Selected publications include 'Robust and Unbounded Length Generalization in Autoregressive Transformer-Based Text-to-Speech' (NAACL, 2025), 'Wave-Tacotron: Spectrogram-Free End-to-End Text-to-Speech Synthesis' (ICASSP, 2021), and others.
Research Experience
Joined Google Research in 2017 and is currently part of the Foundational Research organization within Google DeepMind. Previously, worked as a Research Scientist at Baidu Silicon Valley Artificial Intelligence Lab (SVAIL), contributing to the Deep Speech 2 project.
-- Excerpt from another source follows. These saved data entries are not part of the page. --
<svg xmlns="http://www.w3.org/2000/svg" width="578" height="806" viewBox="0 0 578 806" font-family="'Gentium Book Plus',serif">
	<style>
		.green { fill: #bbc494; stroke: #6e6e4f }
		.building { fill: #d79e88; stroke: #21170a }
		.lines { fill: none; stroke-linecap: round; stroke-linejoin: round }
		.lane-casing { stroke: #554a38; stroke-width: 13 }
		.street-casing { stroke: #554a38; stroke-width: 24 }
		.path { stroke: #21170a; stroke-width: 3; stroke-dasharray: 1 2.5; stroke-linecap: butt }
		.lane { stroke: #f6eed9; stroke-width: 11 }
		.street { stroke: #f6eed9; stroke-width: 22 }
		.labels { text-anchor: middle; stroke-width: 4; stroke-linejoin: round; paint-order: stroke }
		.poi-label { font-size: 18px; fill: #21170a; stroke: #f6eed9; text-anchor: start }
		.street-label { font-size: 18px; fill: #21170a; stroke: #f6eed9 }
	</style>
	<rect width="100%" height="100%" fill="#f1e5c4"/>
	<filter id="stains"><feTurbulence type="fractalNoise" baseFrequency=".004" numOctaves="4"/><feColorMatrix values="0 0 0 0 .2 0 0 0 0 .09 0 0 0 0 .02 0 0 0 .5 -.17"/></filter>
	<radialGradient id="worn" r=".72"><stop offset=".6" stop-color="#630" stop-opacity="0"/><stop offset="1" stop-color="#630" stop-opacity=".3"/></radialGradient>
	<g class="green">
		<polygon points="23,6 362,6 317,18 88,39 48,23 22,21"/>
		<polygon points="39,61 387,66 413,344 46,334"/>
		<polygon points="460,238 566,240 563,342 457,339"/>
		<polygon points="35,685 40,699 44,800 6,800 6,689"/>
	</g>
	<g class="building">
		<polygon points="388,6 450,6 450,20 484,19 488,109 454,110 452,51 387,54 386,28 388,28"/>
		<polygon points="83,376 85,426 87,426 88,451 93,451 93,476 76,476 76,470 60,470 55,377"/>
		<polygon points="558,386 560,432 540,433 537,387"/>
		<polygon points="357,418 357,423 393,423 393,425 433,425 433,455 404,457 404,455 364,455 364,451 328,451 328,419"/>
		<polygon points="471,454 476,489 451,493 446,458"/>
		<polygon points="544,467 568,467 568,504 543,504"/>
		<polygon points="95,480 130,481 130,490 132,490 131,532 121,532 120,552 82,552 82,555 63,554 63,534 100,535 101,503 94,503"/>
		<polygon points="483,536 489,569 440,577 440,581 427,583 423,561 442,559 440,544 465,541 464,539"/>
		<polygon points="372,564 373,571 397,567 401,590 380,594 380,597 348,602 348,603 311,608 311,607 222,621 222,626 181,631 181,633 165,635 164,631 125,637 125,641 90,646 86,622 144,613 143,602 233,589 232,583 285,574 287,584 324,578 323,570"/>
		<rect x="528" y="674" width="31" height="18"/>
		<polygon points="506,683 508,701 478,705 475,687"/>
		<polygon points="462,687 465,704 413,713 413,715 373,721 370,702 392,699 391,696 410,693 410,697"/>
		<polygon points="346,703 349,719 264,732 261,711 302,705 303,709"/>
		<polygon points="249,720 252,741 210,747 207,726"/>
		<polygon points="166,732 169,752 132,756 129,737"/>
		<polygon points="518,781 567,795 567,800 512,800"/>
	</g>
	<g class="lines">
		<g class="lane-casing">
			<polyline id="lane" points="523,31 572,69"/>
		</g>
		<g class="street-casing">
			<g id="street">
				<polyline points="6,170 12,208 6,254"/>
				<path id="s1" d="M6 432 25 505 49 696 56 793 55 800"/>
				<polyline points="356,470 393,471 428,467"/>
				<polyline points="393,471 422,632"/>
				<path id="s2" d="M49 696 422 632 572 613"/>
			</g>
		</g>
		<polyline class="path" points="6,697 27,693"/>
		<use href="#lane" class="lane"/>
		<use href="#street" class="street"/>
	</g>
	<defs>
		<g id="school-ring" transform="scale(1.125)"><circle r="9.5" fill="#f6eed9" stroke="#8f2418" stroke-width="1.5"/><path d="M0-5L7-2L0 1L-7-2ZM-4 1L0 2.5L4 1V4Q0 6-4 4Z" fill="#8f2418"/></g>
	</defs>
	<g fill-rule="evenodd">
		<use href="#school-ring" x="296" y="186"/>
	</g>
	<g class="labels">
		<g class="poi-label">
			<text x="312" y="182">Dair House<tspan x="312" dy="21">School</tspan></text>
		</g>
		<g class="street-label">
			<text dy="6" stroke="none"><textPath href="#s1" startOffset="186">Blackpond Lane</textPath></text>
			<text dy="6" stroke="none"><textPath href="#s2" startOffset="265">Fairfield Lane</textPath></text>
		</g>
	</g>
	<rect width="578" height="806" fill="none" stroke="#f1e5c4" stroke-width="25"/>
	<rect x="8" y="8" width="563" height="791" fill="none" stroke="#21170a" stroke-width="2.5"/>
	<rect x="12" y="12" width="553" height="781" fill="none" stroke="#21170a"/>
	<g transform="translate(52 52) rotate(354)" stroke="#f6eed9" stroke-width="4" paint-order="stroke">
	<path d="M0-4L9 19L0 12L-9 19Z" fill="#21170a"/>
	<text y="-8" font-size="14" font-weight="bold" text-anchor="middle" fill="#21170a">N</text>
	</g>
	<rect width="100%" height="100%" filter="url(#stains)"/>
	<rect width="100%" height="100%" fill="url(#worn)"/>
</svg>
Developed algorithms for audio event detection and music mood classification at Gracenote in Emeryville, CA.
Education
PhD in Electrical Engineering and Computer Sciences, 2012, University of California, Berkeley, advised by David Wessel (CNMAT) and Nelson Morgan (ICSI); MS in Electrical Engineering and Computer Sciences, 2008, University of California, Berkeley; BS in Electrical Engineering, 2005, University of California, Santa Barbara.
Background
Research interests include multimodal AI, sequence modeling, audio generation/understanding, speech synthesis/recognition, deep learning/neural networks, and parallel and accelerated computing. Currently a Research Scientist at Google DeepMind, focusing on generative modeling and machine perception research to make interactions with technology more natural and seamless.